Researchers of a recent population-based inception cohort from Southeast Norway (2000–2017) included 700 medical record–confirmed new-onset patients with systemic lupus erythematosus (SLE) meeting 2019 European Alliance of Rheumatology Associations/American College of Rheumatology criteria and followed for a mean of 8 years. Antiphospholipid syndrome (APS) was defined by 2006 Sydney criteria and antiphospholipid antibodies (aPL) per guidelines. Key outcomes were thromboembolic events (TE), APS, and death, analyzed with Kaplan–Meier methods. Overall, 13% (89/700) experienced a new TE. TE and APS clustered near SLE diagnosis, particularly among the 34% who were aPL-positive at onset.
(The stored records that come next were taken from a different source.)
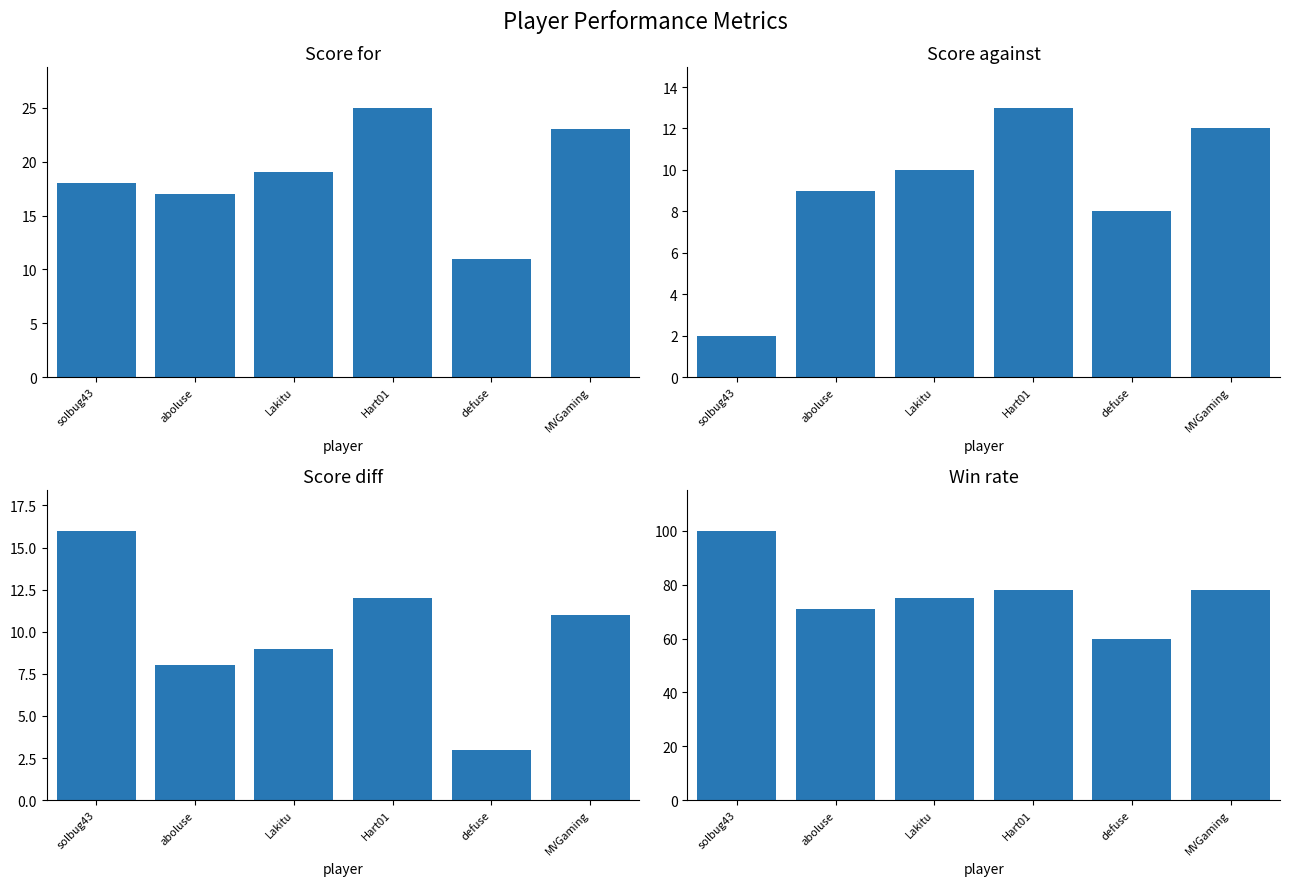

Is the value of Score for at Lakitu greater than the value of Score against at Lakitu?

Yes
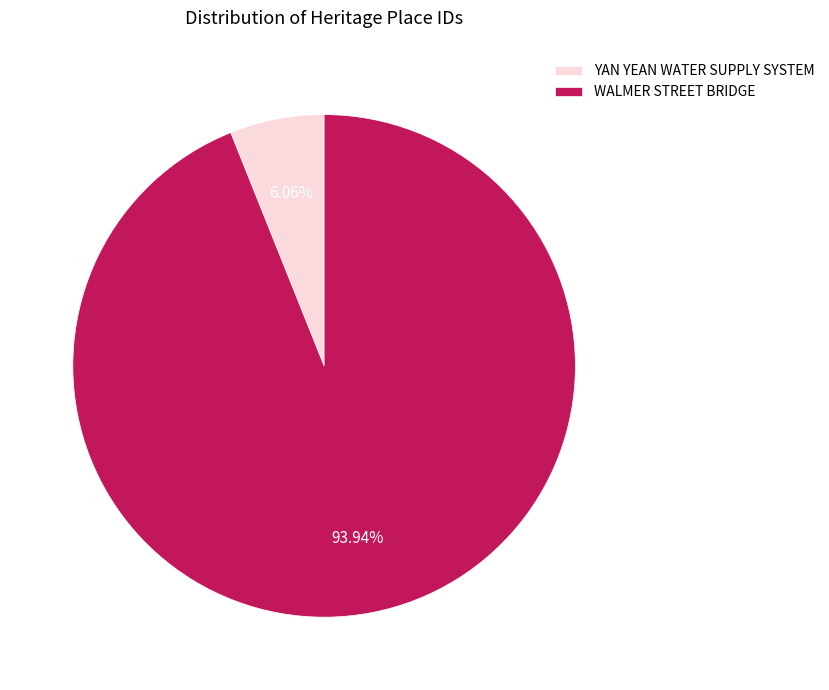

To the nearest percent, what percentage of the pie is YAN YEAN WATER SUPPLY SYSTEM?

6%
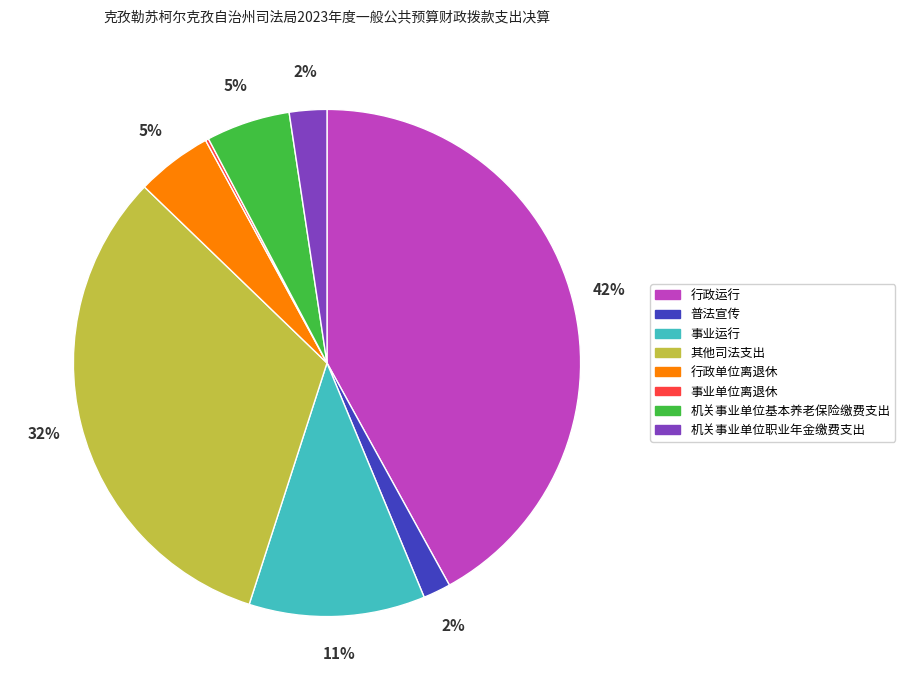

Is it true that 事业运行 is 25% of the pie?

False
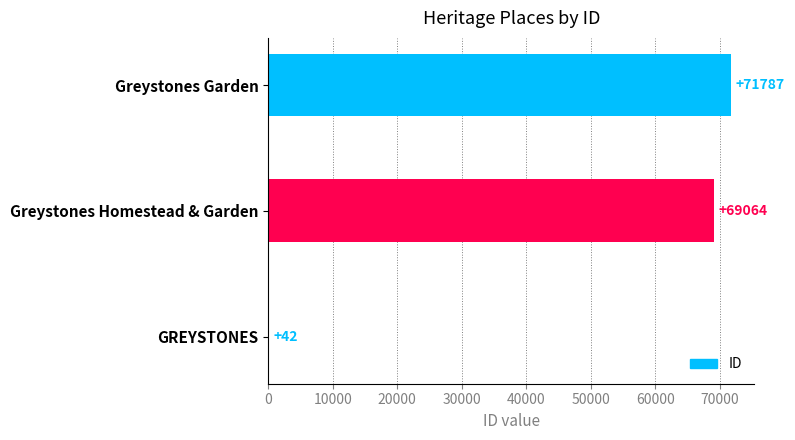

How many data points does each series have?

3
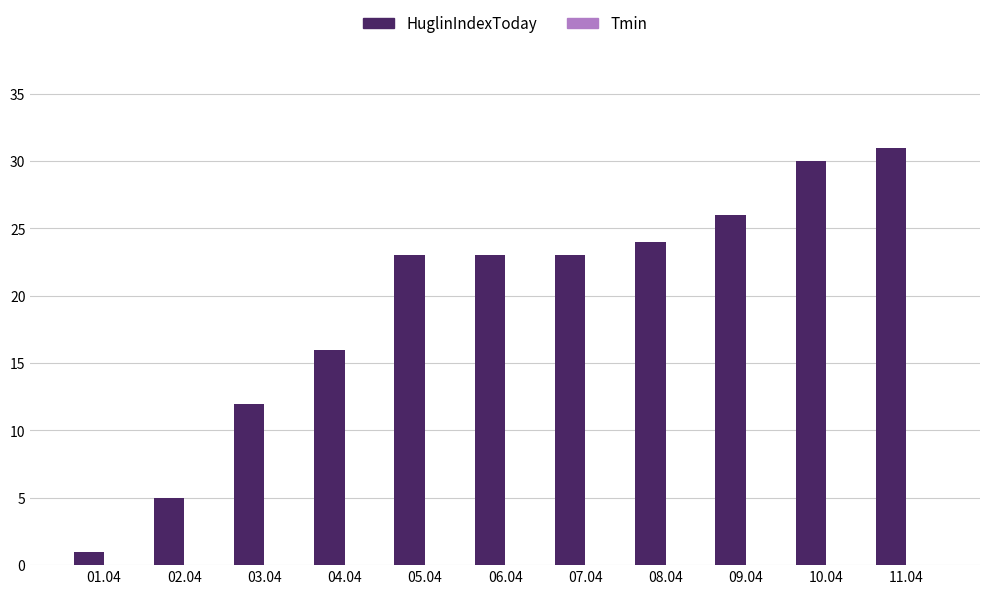

Which category has the highest value across all series?

11.04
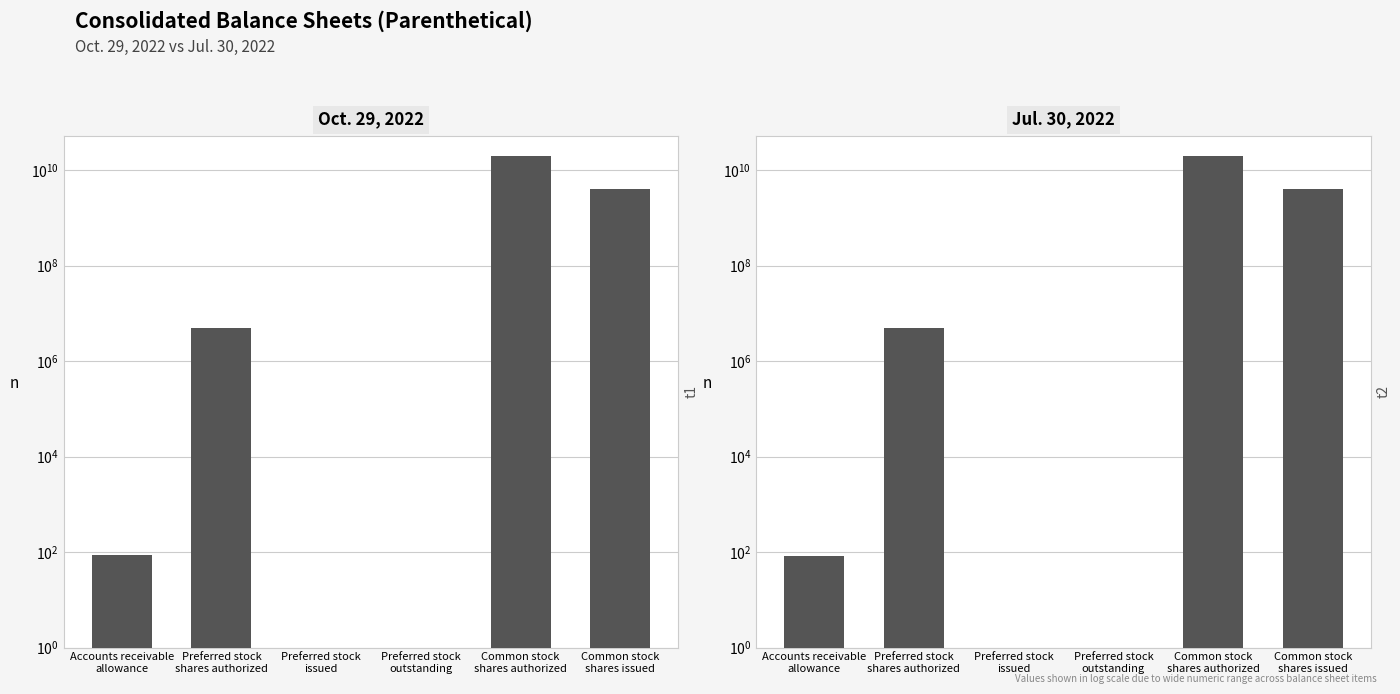

Does the chart contain any negative values?

No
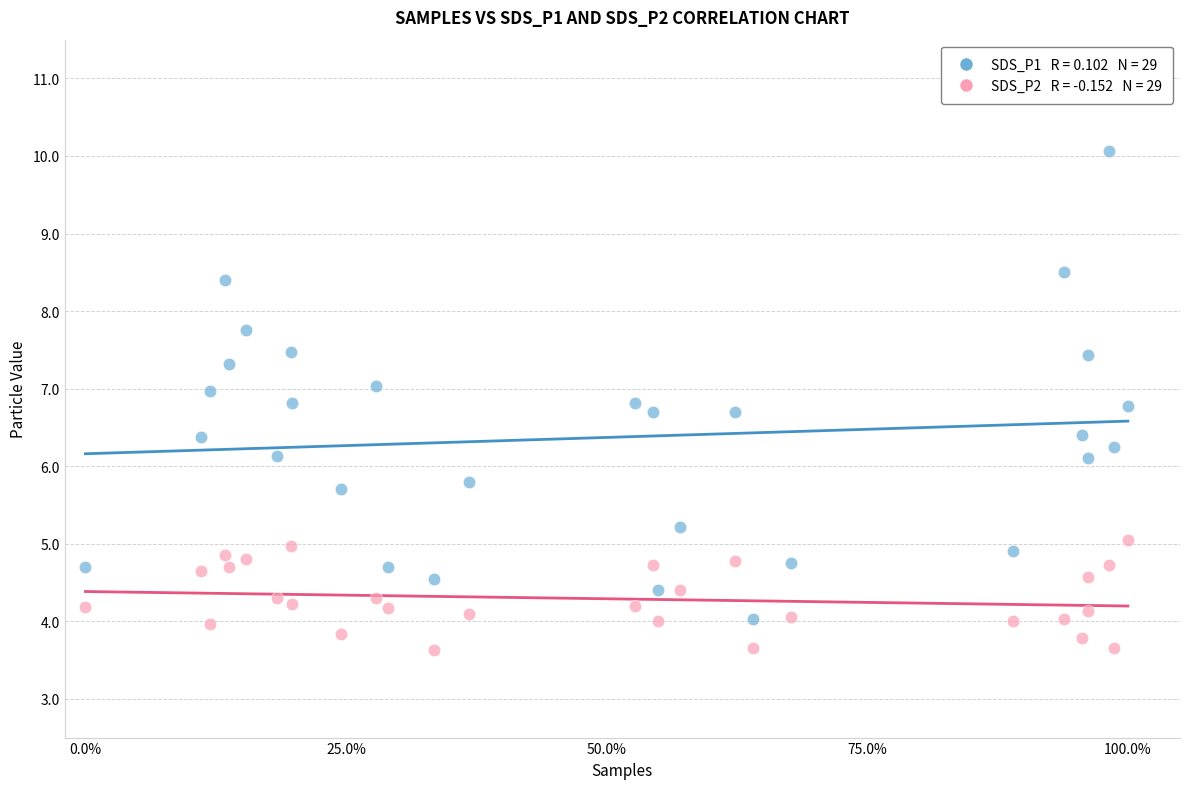

Across all data points, what is the range of X values (max minus min)?

1.0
Risk was highest in the first year: TE incidence reached 59 per 100 person-years (95% confidence interval [CI] 38–87) in aPL-positive patients with APS, then fell to 12 (95% CI 6.2–21) in years 2 to 5. In patients without APS, rates were 2.6 (95% CI 1.4–4.3) and 0.9 (95% CI 0.5–1.4), respectively. aPL-negative patients <50 had the lowest risk (1-year TE-free survival 0.99; 95% CI 0.97–1.00), and beyond year one, TE-free survival no longer differed by aPL status. Standardized mortality rates were higher with APS than without (4.7 [95% CI 1.8–10.7] vs 1.7 [95% CI 1.2–2.3]). Findings underscore the need for heightened early risk assessment and targeted prevention around the time of SLE diagnosis.
Reference: Moe SR, Haukeland H, Brunborg C, et al. Accrual of thromboembolic events and antiphospholipid syndrome in new-onset systemic lupus erythematosus: a population-based inception cohort study. RMD Open. 2025;11(3):e005795. doi: 10.1136/rmdopen-2025-005795.